Saturday, January 31, 2015

Dijkstra's stabilizing token ring algorithm

One of the classical algorithms I teach in my distributed systems class is Dijkstra's stabilizing token ring algorithm. This algorithm has started the self-stabilization field as a subfield of fault-tolerance. And, it still receives interest even after 40 years. There has been probably hundreds of self-stabilization papers that revisits Dijkstra's stabilizing token ring algorithm as part of a solution or as part of a case study. This algorithm never gets old for me as well. I still enjoy talking about this algorithm in class and thinking about it once in a while. I guess this is because it is a very elegant algorithm.

Linked is Dijkstra's original paper introducing the algorithm. This paper also includes two variants of the stabilizing token ring algorithm, 3-state and 4-state token ring algorithms. Dijkstra would later do a followup writeup, titled, "A belated proof of self-stabilization", where he gave a proof of stabilization for 3-state token ring program.

As a side note, when I asked my distributed class whether they heard Dijkstra's name before, almost all hands went up. And almost all of them had heard his name due to the "all pairs shortest path algorithm". Interesting. Probably, in Dijkstra's mind, that algorithm was a minor contribution. He came up with that algorithm at a cafe in 20 minutes without using pen and paper. None of the students heard the "Go-to considered harmful" paper, which may be closer to what Dijkstra was aiming with his career. Dijkstra's later work focused on predicate calculus for enabling  structured/principled verifiably-correct programming.

Stabilizing fault-tolerance

Stabilization is at the heart of the Dijkstra's token ring algorithm. Stabilization is a type of fault tolerance that advocates dealing with faults in a principled unified approach instead of on a case by case basis. Instead of trying to figure out how much faults can disrupt the system stabilization assumes arbitrary state corruption, which covers all possible worst-case collusions of faults and program actions. Stabilization advocates designing recovery actions that takes the program back to invariant states starting from any arbitrary. Anish Arora's paper "Practical Self-Stabilization for Tolerating Unanticipated Faults in Networked Systems" provides a great overview of stabilization concepts.

Token Ring stabilization

Let's start with the simple token ring concept. The processes are arranged in a ring fashion and there is a unique token circulating in this ring. (You can think of the token may be providing mutual exclusion to the processes; whichever process has the token can access the critical-section/shared-resource).

In the invariant states there is exactly one token.
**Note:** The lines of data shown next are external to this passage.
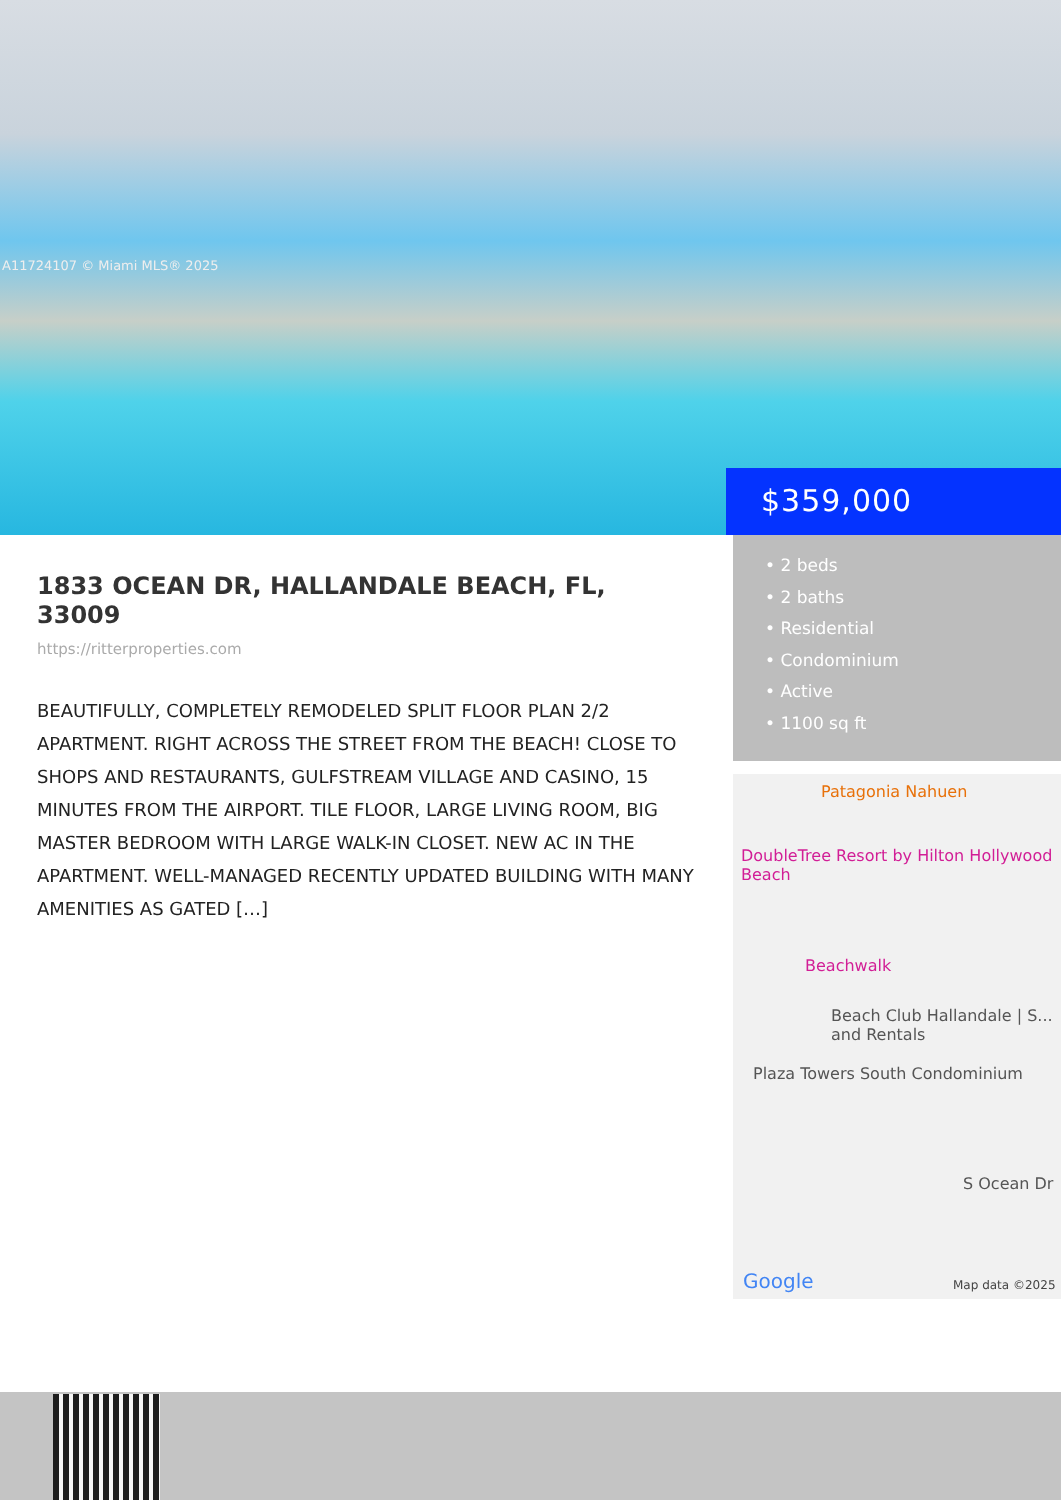A11724107 © Miami MLS® 2025
$359,000
1833 OCEAN DR, HALLANDALE BEACH, FL, 33009
https://ritterproperties.com
BEAUTIFULLY, COMPLETELY REMODELED SPLIT FLOOR PLAN 2/2 APARTMENT. RIGHT ACROSS THE STREET FROM THE BEACH! CLOSE TO SHOPS AND RESTAURANTS, GULFSTREAM VILLAGE AND CASINO, 15 MINUTES FROM THE AIRPORT. TILE FLOOR, LARGE LIVING ROOM, BIG MASTER BEDROOM WITH LARGE WALK-IN CLOSET. NEW AC IN THE APARTMENT. WELL-MANAGED RECENTLY UPDATED BUILDING WITH MANY AMENITIES AS GATED […]
• 2 beds
• 2 baths
• Residential
• Condominium
• Active
• 1100 sq ft
Patagonia Nahuen
DoubleTree Resort by Hilton Hollywood Beach
Beachwalk
Beach Club Hallandale | S... and Rentals
Plaza Towers South Condominium
S Ocean Dr
Google Map data ©2025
So in the bad states, there are two possible cases: 1) we end up with a ring with no tokens,  2) we end up with a ring with multiple tokens.

Let's consider how Dijkstra's token ring algorithm deals with case 1. Dijkstra's token ring algorithm maps the concept of a physical token to a relation between two neighboring processes. This mapping is done skillfully to limit the state space so the case 1 faults cannot possibly happen in that state space. In the mapped state space, any arbitrary state  is guaranteed to contain 1 or more tokens.

How does this work? Dijstra's algorithm encodes a token with the relation: "the x variable of a process is DIFFERENT than the x variable of its predecessor in the ring". In this case, if all x variables are the same, there won't be any token in the system. To fix this Dijkstra's algorithm encodes the token differently for process 0: "There is a token at process 0, if its x variable is the SAME as that of its predecessor, process N". Encoded this way, we cannot not have 0 tokens in any arbitrary state in the state space.

A good analogy for bounding the corruption space is the use of the carousal door. For a normal door, you have two possible states: door is open or door is closed. For a carousal door, there is only one possible space: the door is closed. (Yet you still make it through that door by revolving through it.)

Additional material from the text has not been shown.